2 Şubat 2010 Salı

40 Fırın Ekmek


Haberi okuduğumda hiçte şaşırmadım hatta geç kalındığını bile düşünüyorum. Aydın Yılmaz yıllardan beri kendinden beklenen patlamayı bu senede gösteremeyince kendisini Eskişehirspor'da buldu. Bu gelişme de elbette takım içinde Elano, Keita, Arda, Caner, Dos Santos ve Kewell gibi isimlerin bulunması da etkili olmuştur.

Aydın Yılmaz hakkında konuşulanlar hemen hemen aynı konular üzerinde dönüyor uzun zamandır. Abdullah Avcı'nın kendisi hakkındaki görüşleri, Konyaspor'a attığı son dakika golü, Arda Turan'ın bile kendisinden daha yetenekli olduğunu sölemesi... Aydın Yılmaz Konyaspor'a attığı golden beri üstüne hiç bir şey koymadığı için hakkındaki özgeçmişe baktığımız bunlardan ibaret olduğunu görüyoruz. Yukarıda saydığım isimlerle aynı kadro içinde yer almasından dolayı kendisini şanslı hissedip bu durumu kendisi için avantaja çevirmeyi bir türlü beceremedi ne yazık ki.

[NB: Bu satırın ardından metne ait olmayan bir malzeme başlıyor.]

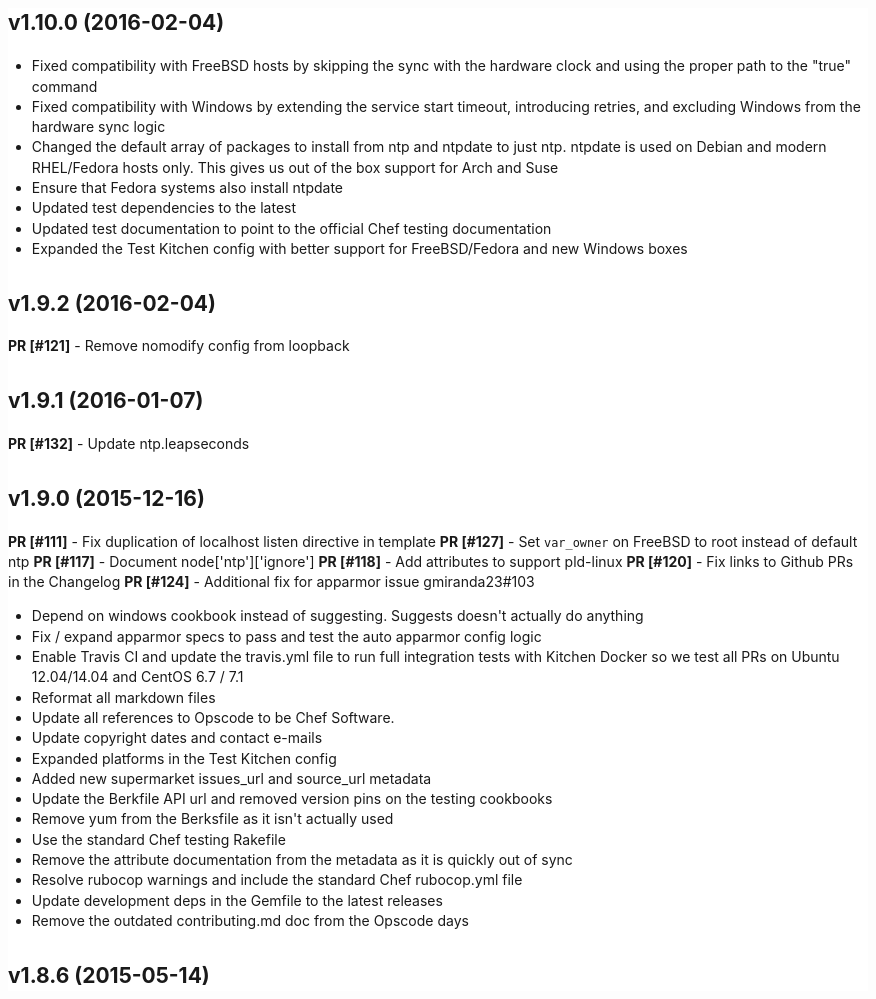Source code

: ## v1.10.0 (2016-02-04)

* Fixed compatibility with FreeBSD hosts by skipping the sync with the hardware clock and using the proper path to the "true" command
* Fixed compatibility with Windows by extending the service start timeout, introducing retries, and excluding Windows from the hardware sync logic
* Changed the default array of packages to install from ntp and ntpdate to just ntp. ntpdate is used on Debian and modern RHEL/Fedora hosts only. This gives us out of the box support for Arch and Suse
* Ensure that Fedora systems also install ntpdate
* Updated test dependencies to the latest
* Updated test documentation to point to the official Chef testing documentation
* Expanded the Test Kitchen config with better support for FreeBSD/Fedora and new Windows boxes

## v1.9.2 (2016-02-04)

**PR [#121]** - Remove nomodify config from loopback

## v1.9.1 (2016-01-07)

**PR [#132]** - Update ntp.leapseconds

## v1.9.0 (2015-12-16)

**PR [#111]** - Fix duplication of localhost listen directive in template
**PR [#127]** - Set `var_owner` on FreeBSD to root instead of default ntp
**PR [#117]** - Document node['ntp']['ignore']
**PR [#118]** - Add attributes to support pld-linux
**PR [#120]** - Fix links to Github PRs in the Changelog
**PR [#124]** - Additional fix for apparmor issue gmiranda23#103

* Depend on windows cookbook instead of suggesting. Suggests doesn't actually do anything
* Fix / expand apparmor specs to pass and test the auto apparmor config logic
* Enable Travis CI and update the travis.yml file to run full integration tests with Kitchen Docker so we test all PRs on Ubuntu 12.04/14.04 and CentOS 6.7 / 7.1
* Reformat all markdown files
* Update all references to Opscode to be Chef Software.
* Update copyright dates and contact e-mails
* Expanded platforms in the Test Kitchen config
* Added new supermarket issues_url and source_url metadata
* Update the Berkfile API url and removed version pins on the testing cookbooks
* Remove yum from the Berksfile as it isn't actually used
* Use the standard Chef testing Rakefile
* Remove the attribute documentation from the metadata as it is quickly out of sync
* Resolve rubocop warnings and include the standard Chef rubocop.yml file
* Update development deps in the Gemfile to the latest releases
* Remove the outdated contributing.md doc from the Opscode days

## v1.8.6 (2015-05-14)
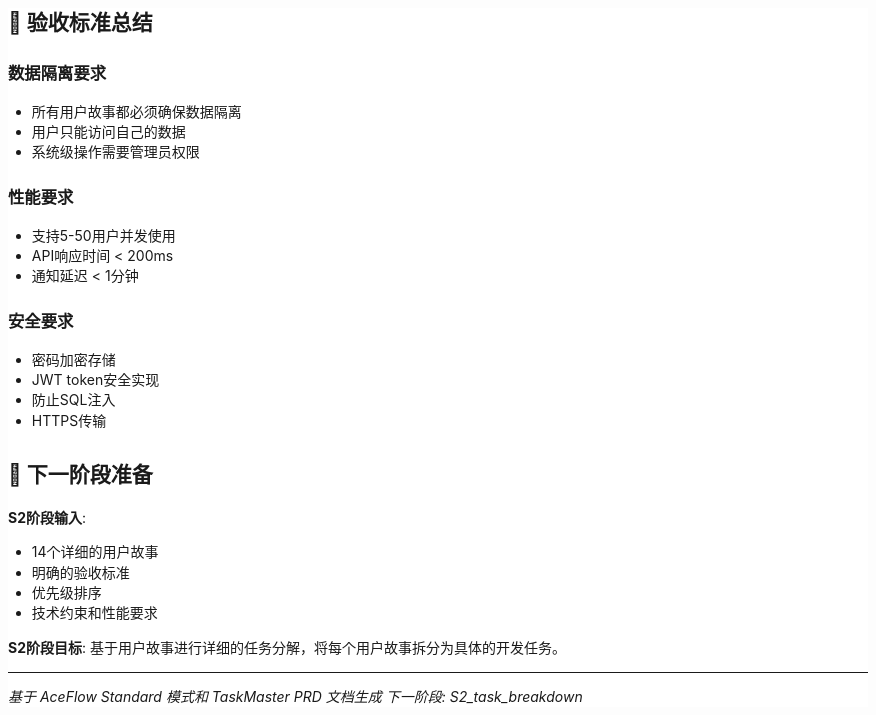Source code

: ## 🎯 验收标准总结

### 数据隔离要求
- 所有用户故事都必须确保数据隔离
- 用户只能访问自己的数据
- 系统级操作需要管理员权限

### 性能要求
- 支持5-50用户并发使用
- API响应时间 < 200ms
- 通知延迟 < 1分钟

### 安全要求
- 密码加密存储
- JWT token安全实现
- 防止SQL注入
- HTTPS传输

## 🔄 下一阶段准备

**S2阶段输入**:
- 14个详细的用户故事
- 明确的验收标准
- 优先级排序
- 技术约束和性能要求

**S2阶段目标**: 基于用户故事进行详细的任务分解，将每个用户故事拆分为具体的开发任务。

---
*基于 AceFlow Standard 模式和 TaskMaster PRD 文档生成*
*下一阶段: S2_task_breakdown*
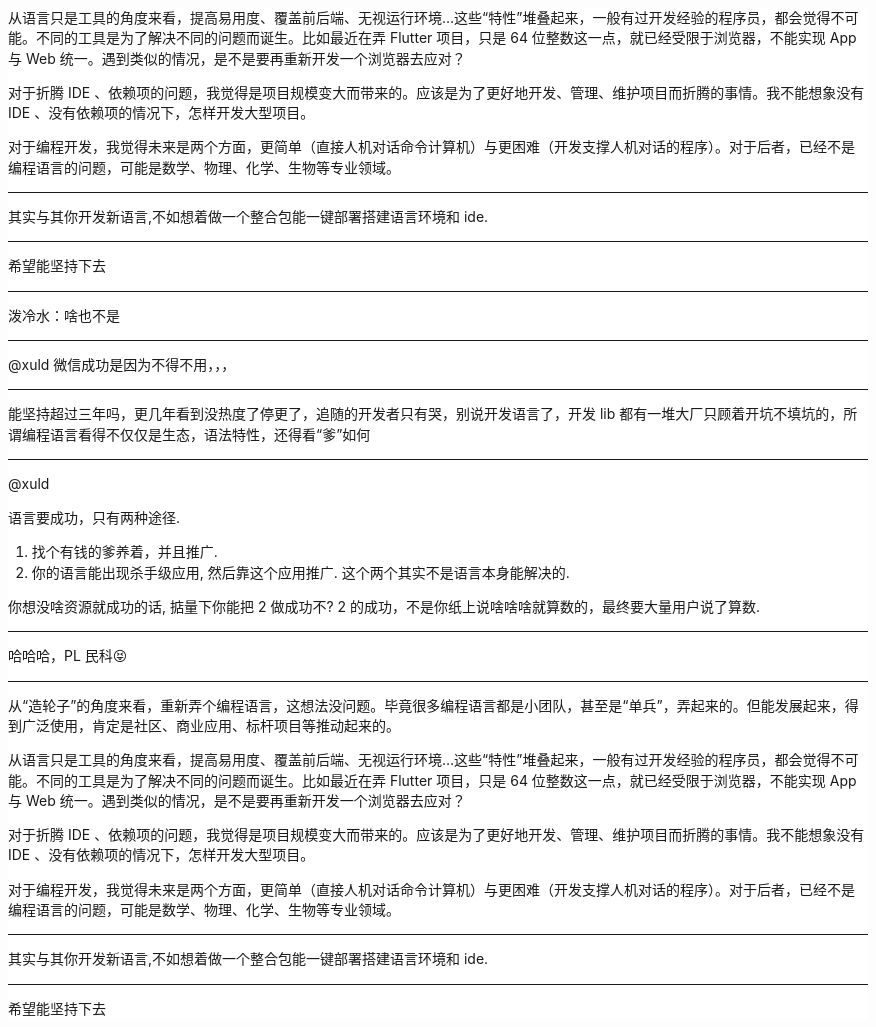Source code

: 从语言只是工具的角度来看，提高易用度、覆盖前后端、无视运行环境…这些“特性”堆叠起来，一般有过开发经验的程序员，都会觉得不可能。不同的工具是为了解决不同的问题而诞生。比如最近在弄 Flutter 项目，只是 64 位整数这一点，就已经受限于浏览器，不能实现 App 与 Web 统一。遇到类似的情况，是不是要再重新开发一个浏览器去应对？

对于折腾 IDE 、依赖项的问题，我觉得是项目规模变大而带来的。应该是为了更好地开发、管理、维护项目而折腾的事情。我不能想象没有 IDE 、没有依赖项的情况下，怎样开发大型项目。

对于编程开发，我觉得未来是两个方面，更简单（直接人机对话命令计算机）与更困难（开发支撑人机对话的程序）。对于后者，已经不是编程语言的问题，可能是数学、物理、化学、生物等专业领域。

---------------------------------------------------

其实与其你开发新语言,不如想着做一个整合包能一键部署搭建语言环境和 ide.

---------------------------------------------------

希望能坚持下去

---------------------------------------------------

泼冷水：啥也不是

---------------------------------------------------

@xuld 微信成功是因为不得不用，，，

---------------------------------------------------

能坚持超过三年吗，更几年看到没热度了停更了，追随的开发者只有哭，别说开发语言了，开发 lib 都有一堆大厂只顾着开坑不填坑的，所谓编程语言看得不仅仅是生态，语法特性，还得看“爹”如何

---------------------------------------------------

@xuld 

语言要成功，只有两种途径.
1. 找个有钱的爹养着，并且推广.
2. 你的语言能出现杀手级应用, 然后靠这个应用推广.
这个两个其实不是语言本身能解决的.

你想没啥资源就成功的话, 掂量下你能把 2 做成功不?
2 的成功，不是你纸上说啥啥啥就算数的，最终要大量用户说了算数.

---------------------------------------------------

哈哈哈，PL 民科😝

---------------------------------------------------

从“造轮子”的角度来看，重新弄个编程语言，这想法没问题。毕竟很多编程语言都是小团队，甚至是“单兵”，弄起来的。但能发展起来，得到广泛使用，肯定是社区、商业应用、标杆项目等推动起来的。

从语言只是工具的角度来看，提高易用度、覆盖前后端、无视运行环境…这些“特性”堆叠起来，一般有过开发经验的程序员，都会觉得不可能。不同的工具是为了解决不同的问题而诞生。比如最近在弄 Flutter 项目，只是 64 位整数这一点，就已经受限于浏览器，不能实现 App 与 Web 统一。遇到类似的情况，是不是要再重新开发一个浏览器去应对？

对于折腾 IDE 、依赖项的问题，我觉得是项目规模变大而带来的。应该是为了更好地开发、管理、维护项目而折腾的事情。我不能想象没有 IDE 、没有依赖项的情况下，怎样开发大型项目。

对于编程开发，我觉得未来是两个方面，更简单（直接人机对话命令计算机）与更困难（开发支撑人机对话的程序）。对于后者，已经不是编程语言的问题，可能是数学、物理、化学、生物等专业领域。

---------------------------------------------------

其实与其你开发新语言,不如想着做一个整合包能一键部署搭建语言环境和 ide.

---------------------------------------------------

希望能坚持下去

Aydın Yılmaz'ın oyun içindeki vurdum durmazlığı, savrukluğu, dağınıklığı artık taraftar ve teknik heyet için çekilmez hale gelmesi belki de kredisinin bitmesine sebep oldu. Maç içindeki hırstan uzak bitse de gitsek ifadesi, forması için yeterince mücadele etmemesi tribünler tarafından da sahiplenmemesine yol açtı. Rijkaard'ın Emre Çolak'a bile bu kadroda şans verdiği bir ortamda Aydın kendi ipini kendi çekmiştir. Beşiktaş'taki Batuhan meselesine genel olarak benzettiğim bu hikaye, tek farkı Aydın'ın sorunsuz imajı, umarım önüzmüdeki yıllarda tekrar küllerinden doğar.

1 yorum:

hadizlow dedi ki...

Kimse GS takımına Aydın'a yeteri kadar şans vermediniz diyemez diye düşünüyorum. Ama hep akıllarda bir soru işareti kalacak; "acaba gerçekten çok büyük bir yetenekti de biz mi farketmedik" diye. Umarım Eskişehir'de aradığını bulur.